Management of iron deficiency anemia

Experts review the available evidence and provide guidance on the appropriate management strategy for iron deficiency anemia.

Guideline Tool kits

Members only access the guideline tool kits

Best practice advice

1. No single formulation of oral iron has any advantages over any other. Ferrous sulfate is preferred as the least expensive iron formulation.

2. Give oral iron once a day at most. Every-other-day iron dosing may be better tolerated for some patients with similar or equal rates of iron absorption as daily dosing.

3. Add vitamin C to oral iron supplementation to improve absorption.

4. Intravenous iron should be used if the patient does not tolerate oral iron, ferritin levels do not improve with a trial of oral iron, or the patient has a condition in which oral iron is not likely to be absorbed.

5. Intravenous iron formulations that can replace iron deficits with 1 or 2 infusions are preferred over those that require more than 2 infusions.

6. All intravenous iron formulations have similar risks; true anaphylaxis is very rare. The vast majority of reactions to intravenous iron are complement activation–related pseudo-allergy (infusion reactions) and should be treated as such.

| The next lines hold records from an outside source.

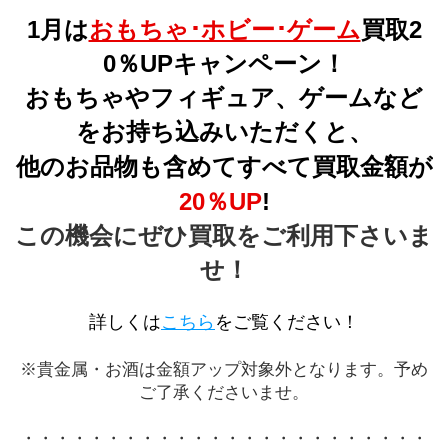
1月は
おもちゃ･ホビー･ゲーム
買取2
0％UPキャンペーン！
おもちゃやフィギュア、ゲームなど
をお持ち込みいただくと、
他のお品物も含めてすべて買取金額が
20％UP
!
この機会にぜひ買取をご利用下さいま
せ！
詳しくは
こちら
をご覧ください！
※貴金属・お酒は金額アップ対象外となります。予め
ご了承くださいませ。
・・・・・・・・・・・・・・・・・・・・・・・・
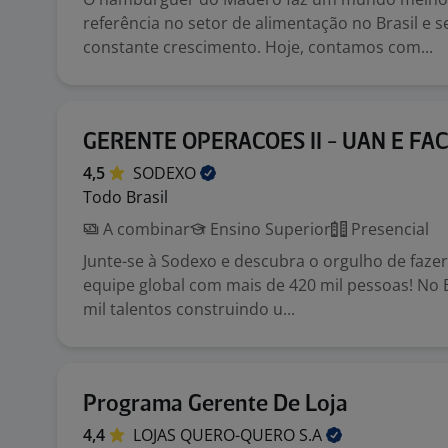
referência no setor de alimentação no Brasil e
constante crescimento. Hoje, contamos com...
GERENTE OPERACOES II - UAN E FAC
4,5
SODEXO
Todo Brasil
A combinar
Ensino Superior
Presencial
Junte-se à Sodexo e descubra o orgulho de faze
equipe global com mais de 420 mil pessoas! No 
mil talentos construindo u...
Programa Gerente De Loja
4,4
LOJAS QUERO-QUERO
S.A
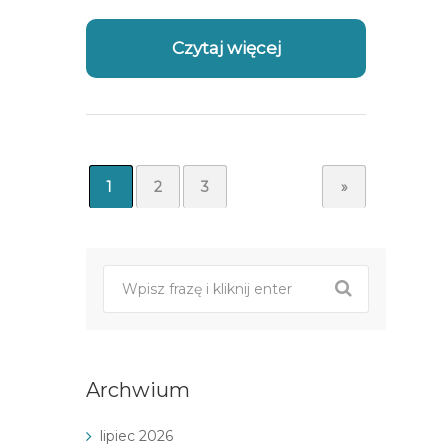
Czytaj więcej
1
2
3
»
Archwium
lipiec 2026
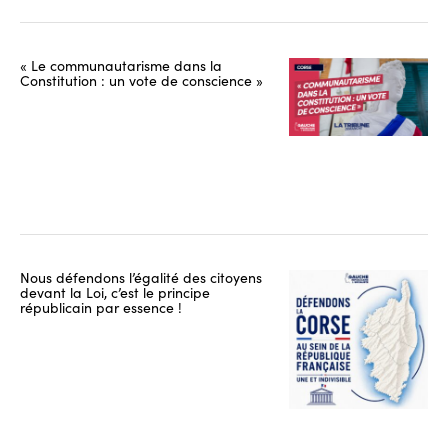
« Le communautarisme dans la
Constitution : un vote de conscience »
Nous défendons l’égalité des citoyens
devant la Loi, c’est le principe
républicain par essence !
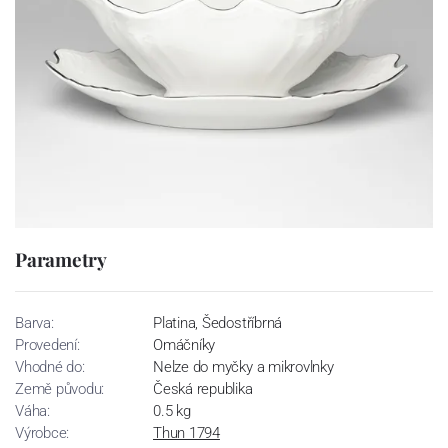
Parametry
Barva:
Platina, Šedostříbrná
Provedení:
Omáčníky
Vhodné do:
Nelze do myčky a mikrovlnky
Země původu:
Česká republika
Váha:
0.5 kg
Výrobce:
Thun 1794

7. Intravenous iron therapy should be used in individuals who have undergone bariatric procedures, particularly those that are likely to disrupt normal duodenal iron absorption, and have iron-deficiency anemia with no identifiable source of chronic gastrointestinal blood loss.

8. In individuals with inflammatory bowel disease and iron-deficiency anemia, clinicians first should determine whether iron-deficiency anemia is owing to inadequate intake or absorption, or loss of iron, typically from gastrointestinal bleeding. Active inflammation should be treated effectively to enhance iron absorption or reduce iron depletion.

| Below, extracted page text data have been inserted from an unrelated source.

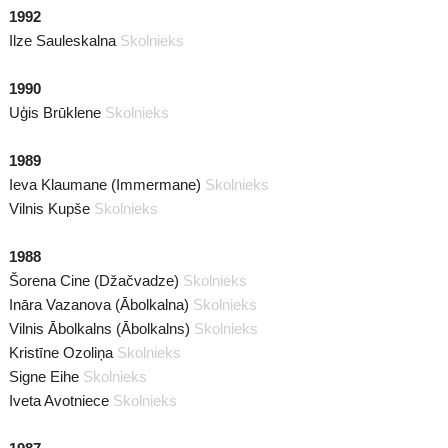
1992
Ilze Sauleskalna
Skolnieks
1990
Uģis Brūklene
Skolnieks
1989
Ieva Klaumane (Immermane)
Skolnieks
Vilnis Kupše
Skolnieks
1988
Šorena Cine (Džačvadze)
Skolnieks
Ināra Vazanova (Ābolkalna)
Skolnieks
Vilnis Ābolkalns (Ābolkalns)
Skolnieks
Kristīne Ozoliņa
Skolnieks
Signe Eihe
Skolnieks
Iveta Avotniece
Skolnieks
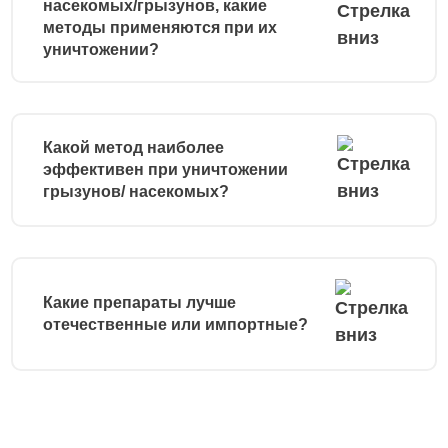
насекомых/грызунов, какие
методы применяются при их
уничтожении?
Какой метод наиболее
эффективен при уничтожении
грызунов/ насекомых?
Какие препараты лучше
отечественные или импортные?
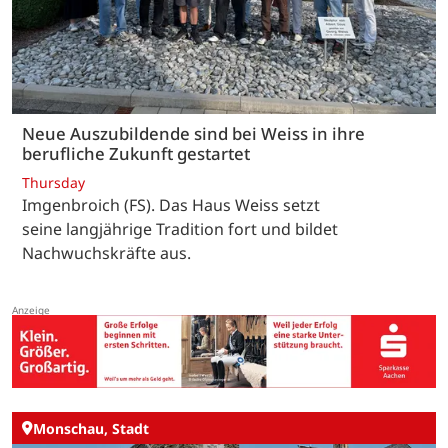
Neue Auszubildende sind bei Weiss in ihre
berufliche Zukunft gestartet
Thursday
Imgenbroich (FS). Das Haus Weiss setzt
seine langjährige Tradition fort und bildet
Nachwuchskräfte aus.
Monschau, Stadt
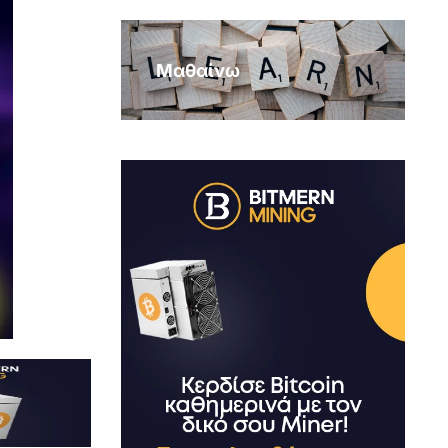
Μαθαίνω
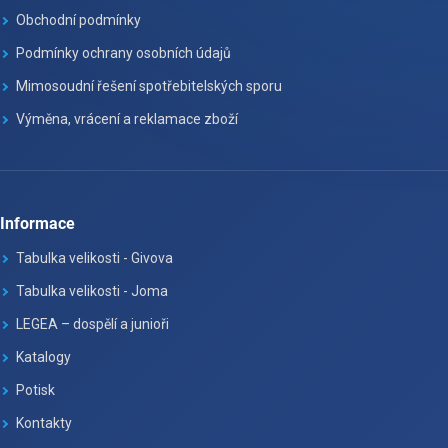
Obchodní podmínky
Podmínky ochrany osobních údajů
Mimosoudní řešení spotřebitelských sporu
Výměna, vrácení a reklamace zboží
Informace
Tabulka velikosti - Givova
Tabulka velikosti - Joma
LEGEA – dospělí a junioři
Katalogy
Potisk
Kontakty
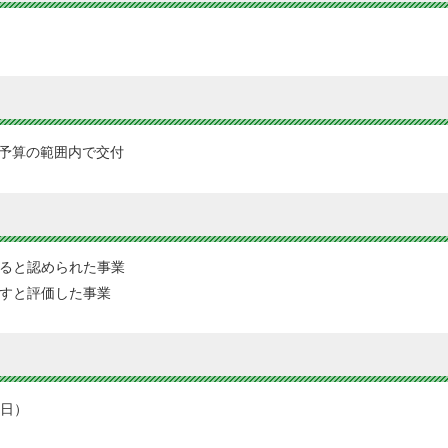
の予算の範囲内で交付
ると認められた事業
すと評価した事業
曜日）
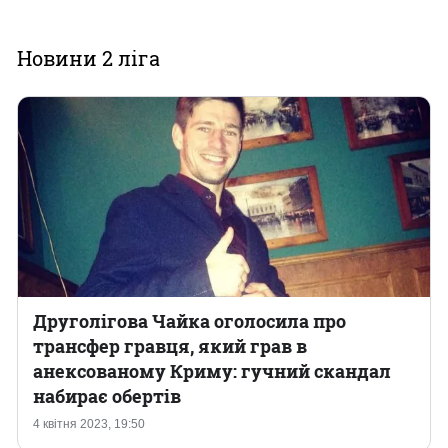
Новини 2 ліга
Друголігова Чайка оголосила про
трансфер гравця, який грав в
анексованому Криму: гучний скандал
набирає обертів
4 квітня 2023, 19:50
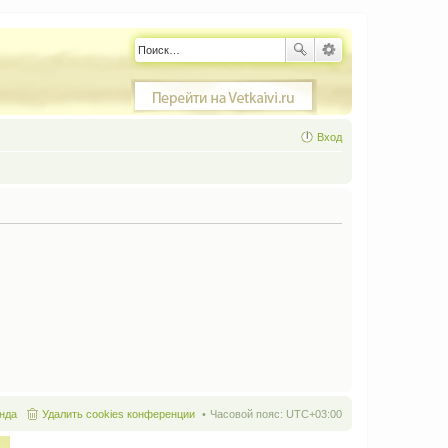
Вход
нда
Удалить cookies конференции
Часовой пояс:
UTC+03:00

9. Intravenous iron therapy should be given in individuals with inflammatory bowel disease, iron-deficiency anemia, and active inflammation with compromised absorption.

10. In individuals with portal hypertensive gastropathy and iron-deficiency anemia, oral iron supplements initially should be used to replenish iron stores. Intravenous iron therapy should be used in patients with ongoing bleeding who do not respond to oral iron therapy.

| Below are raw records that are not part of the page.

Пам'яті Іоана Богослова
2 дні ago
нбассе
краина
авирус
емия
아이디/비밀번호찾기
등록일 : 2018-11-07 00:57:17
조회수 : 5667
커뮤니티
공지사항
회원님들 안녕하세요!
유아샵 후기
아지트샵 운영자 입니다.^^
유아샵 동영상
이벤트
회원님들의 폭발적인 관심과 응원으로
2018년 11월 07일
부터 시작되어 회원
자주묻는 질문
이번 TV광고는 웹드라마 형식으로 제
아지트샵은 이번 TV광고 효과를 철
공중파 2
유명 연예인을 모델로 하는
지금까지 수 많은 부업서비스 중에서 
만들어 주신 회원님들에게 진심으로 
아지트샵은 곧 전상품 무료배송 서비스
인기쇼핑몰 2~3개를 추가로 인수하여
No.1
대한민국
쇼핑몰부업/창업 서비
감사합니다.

11. In individuals with portal hypertensive gastropathy and iron-deficiency anemia without another identified source of chronic blood loss, treatment of portal hypertension with nonselective β-blockers can be considered.

12. In individuals with iron-deficiency anemia secondary to gastric antral vascular ectasia who have an inadequate response to iron replacement, consider endoscopic therapy with endoscopic band ligation or thermal methods such as argon plasma coagulation.

13. In patients with iron-deficiency anemia and celiac disease, ensure adherence to a gluten-free diet to improve iron absorption. Consider oral iron supplementation based on the severity of iron deficiency and patient tolerance, followed by intravenous iron therapy if iron stores do not improve.

14. Deep enteroscopy performed in patients with iron-deficiency anemia suspected to have small-bowel bleeding angioectasias should be performed with a distal attachment to improve detection and facilitate treatment. Small-bowel angioectasias may be treated with ablative thermal therapies such as argon plasma coagulation or with mechanical methods such as hemostatic clips.

15. Endoscopic treatment of angioectasias should be accompanied with iron replacement. Medical therapy for small-bowel angioectasias should be reserved for compassionate treatment in refractory cases when iron replacement and endoscopic therapy are ineffective.